Wow...Thank you Doug...Very helpful information...

What is your opinion of using a differential, but instead of a transmission, using a belt/pulley arrangement to drive the differential? 

That should require less reduction and allow a smaller pulley to be used on the differential while maintaining a 4" pulley on the motor.

It's certainly nice to hear from those who have been there done that or studied the matter in detail...Thanks again.


----------



## dougingraham (Jul 26, 2011)

iplay1515 said:


> What is your opinion of using a differential, but instead of a transmission, using a belt/pulley arrangement to drive the differential?
> 
> That should require less reduction and allow a smaller pulley to be used on the differential while maintaining a 4" pulley on the motor.


This is a good question and I am afraid I don't know that answer. The bearing on the front of a differential clearly was not designed for that kind of side load but that doesn't mean it wouldn't work.

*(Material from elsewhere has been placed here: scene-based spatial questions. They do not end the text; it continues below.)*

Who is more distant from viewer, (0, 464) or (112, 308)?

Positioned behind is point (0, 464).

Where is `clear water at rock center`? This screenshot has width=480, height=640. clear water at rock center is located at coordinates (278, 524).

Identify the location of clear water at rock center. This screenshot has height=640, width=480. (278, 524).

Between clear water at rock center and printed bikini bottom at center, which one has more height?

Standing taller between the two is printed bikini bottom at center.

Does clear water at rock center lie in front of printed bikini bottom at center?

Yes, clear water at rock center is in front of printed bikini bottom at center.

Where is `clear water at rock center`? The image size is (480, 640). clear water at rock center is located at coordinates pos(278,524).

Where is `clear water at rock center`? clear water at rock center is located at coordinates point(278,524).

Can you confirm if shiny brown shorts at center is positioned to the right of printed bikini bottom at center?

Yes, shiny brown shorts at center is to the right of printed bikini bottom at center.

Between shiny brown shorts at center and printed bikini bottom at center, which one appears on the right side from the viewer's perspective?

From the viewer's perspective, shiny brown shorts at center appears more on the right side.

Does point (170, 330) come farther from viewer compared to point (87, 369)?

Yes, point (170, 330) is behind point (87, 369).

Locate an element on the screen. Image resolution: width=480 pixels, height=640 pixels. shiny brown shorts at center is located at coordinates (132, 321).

I also don't have any experience with using belt drive. I don't know how much power you can transfer or how that will affect belt life. But for experimentation to find your single best ratio it certainly seems like changing pulleys would be faster and less expensive than changing ring and pinion sets.

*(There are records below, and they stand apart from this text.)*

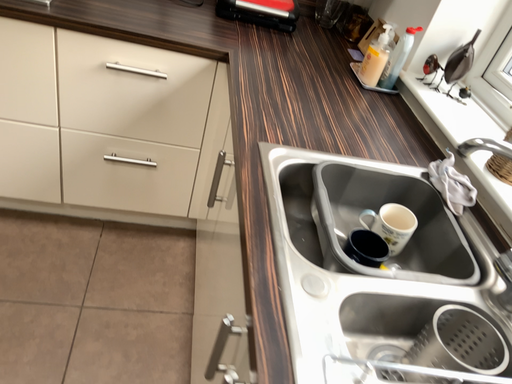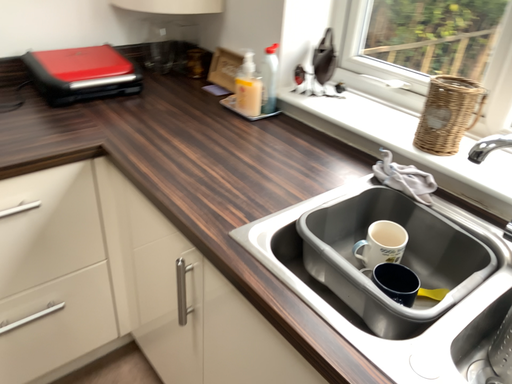
Question: Which way did the camera rotate in the video?

Choices:
 (A) rotated downward
 (B) rotated upward

Answer: (B)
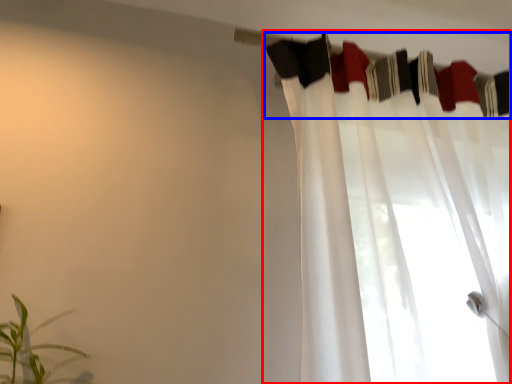
Question: Which object is closer to the camera taking this photo, curtain (highlighted by a red box) or clothesline (highlighted by a blue box)?

Choices:
 (A) curtain
 (B) clothesline

Answer: (A)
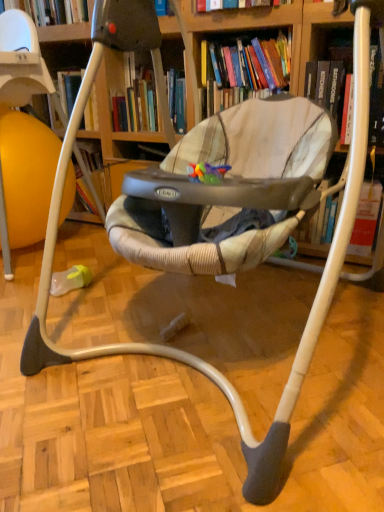
Find the location of a particular element. The width and height of the screenshot is (384, 512). free area below wooden bookcase at center (from a real-world perspective) is located at coordinates (220, 327).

I mostly drive around town but the interstate is useful to go to the other side of town so it is nice to be able to go highway speeds. With a single speed reduction here are the issues as I see them. To go highway speeds 65mph limit across town I need something slightly lower than my third gear (5.59:1). This is because the motor RPM at 65 MPH is 5300 which is slightly over the recommended 5000. Fourth gear (3.91:1) at 65mph is 3700 RPM which is not bad but acceleration from a standstill is not stellar. Even third gear start from a standstill is just ok (alright it is better than most people do normally). The other side is that I live at the top of a grade in a residential neighborhood so the speed limit is 25 and when going 20-25 in third gear the motor is not spinning fast enough to effectively cool itself (<2000 rpm) so this would require forced air. Cools great in 2nd gear (8.66:1) at <3200 RPM.

I would have no issues at all using something between 2nd and 3rd gear ratios as a single ratio arrangement if I never went above 45mph. To feel comfortable with it and have highway speeds it would need more torque and forced air through the motor.

Having a transmission does add some complexity but it also means you don't need as powerful a motor or batteries that can provide huge currents. It makes a DIY conversion a lot easier to get close enough to right the first time out. One of those gear ratios will be right for what you are trying to do.


----------